Google spent $13 billion on capital investments in the three-month period ending Sept. 30, up 63% from the $8 billion the company spent in the third quarter of 2023. Year-to-date, the company has poured $38 billion into construction of infrastructure, which is an increase of 80% compared to the same period last year.

Ashkenazi broke the third-quarter spending into two categories: technical infrastructure, which accounted for the bulk of the $13 billion, and facilities. The first and largest of these buckets includes AI-optimized chips and servers, as well as data centers and networking equipment.

“Innovation in AI requires global reach, which we have through our products and platforms, as well as continued significant capital investment,” said Ashkenazi, who joined Google and Alphabet in June when the company’s former CFO Ruth Porath began her new role as President and Chief Investment Officer.

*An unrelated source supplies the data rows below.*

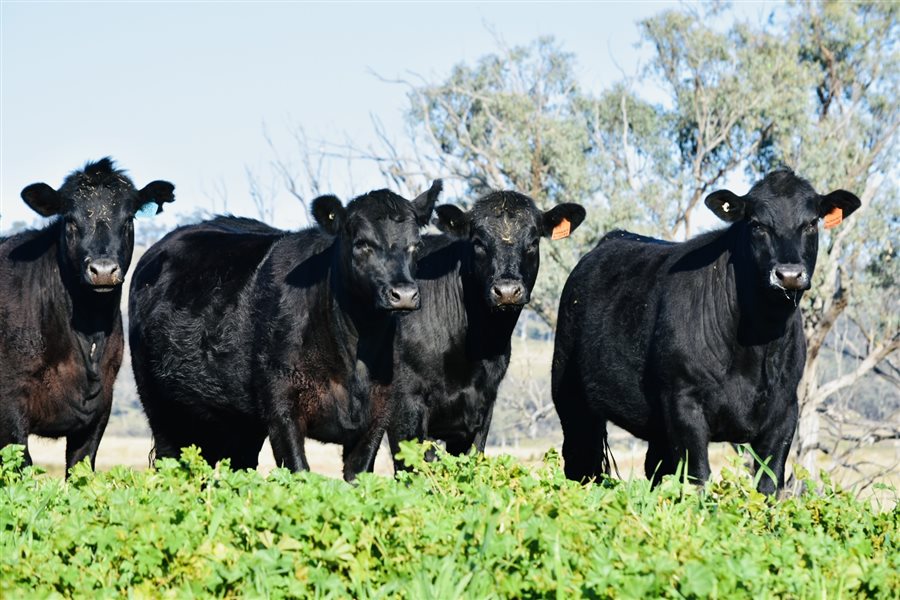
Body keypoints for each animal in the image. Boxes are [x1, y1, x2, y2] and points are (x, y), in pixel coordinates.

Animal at [131, 183, 442, 482]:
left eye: (416, 245)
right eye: (362, 243)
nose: (403, 294)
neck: (352, 359)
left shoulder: (377, 415)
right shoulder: (282, 412)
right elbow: (298, 473)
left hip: (234, 422)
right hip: (161, 408)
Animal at [552, 168, 860, 492]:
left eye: (811, 223)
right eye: (756, 224)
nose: (788, 274)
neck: (757, 342)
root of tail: (612, 238)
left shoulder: (786, 410)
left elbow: (768, 483)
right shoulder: (684, 402)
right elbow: (699, 477)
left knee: (655, 468)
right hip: (571, 397)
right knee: (580, 462)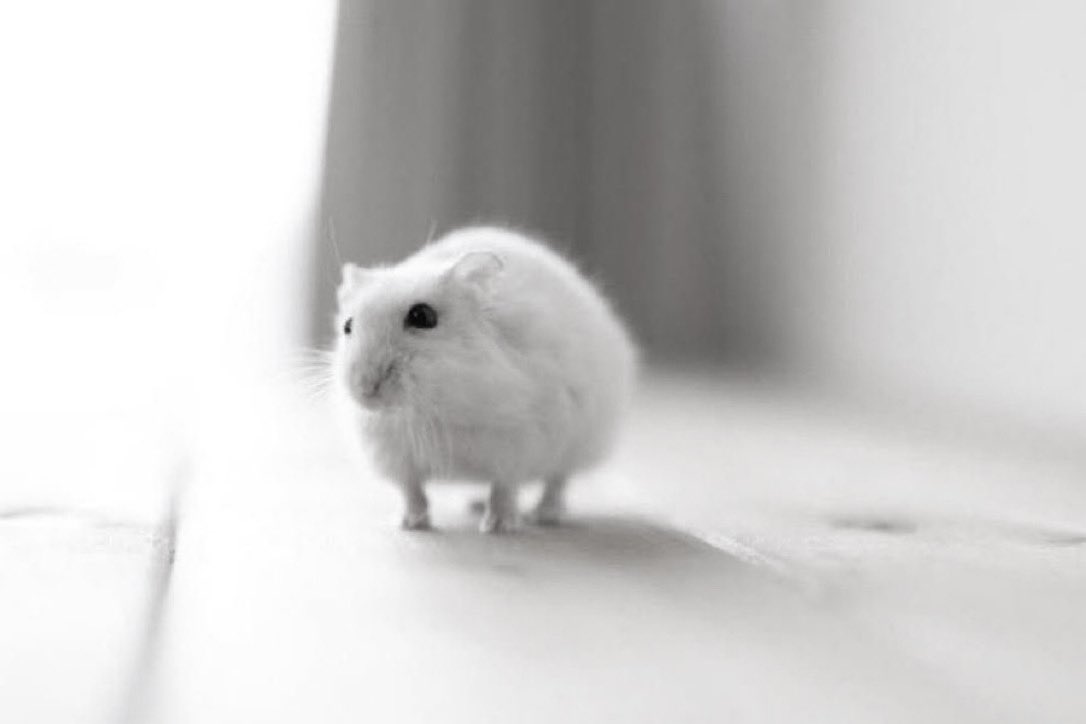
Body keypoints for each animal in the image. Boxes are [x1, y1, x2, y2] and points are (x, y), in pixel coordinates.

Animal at [332, 226, 637, 533]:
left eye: (422, 316)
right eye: (348, 326)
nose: (364, 388)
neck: (432, 408)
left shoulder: (518, 443)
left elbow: (505, 487)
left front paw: (499, 527)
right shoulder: (394, 455)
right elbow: (412, 491)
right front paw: (409, 525)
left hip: (577, 445)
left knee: (557, 481)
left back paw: (543, 515)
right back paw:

Google remains the smallest of the three major hyperscalers, with approximately 12% of the market. AWS, the leading provider, controls 32 percent of the cloud market, and Microsoft has a 23 percent share, according to the latest analysis by Synergy Research Group. All three companies have invested tens of billions of dollars in infrastructure construction this year.

Ashkenazi said he expects capital investment to increase next year. But the company is also looking for ways to optimize costs.

“We are working to balance our investments in AI and other growth areas with the spending discipline needed to fund these activities,” she said.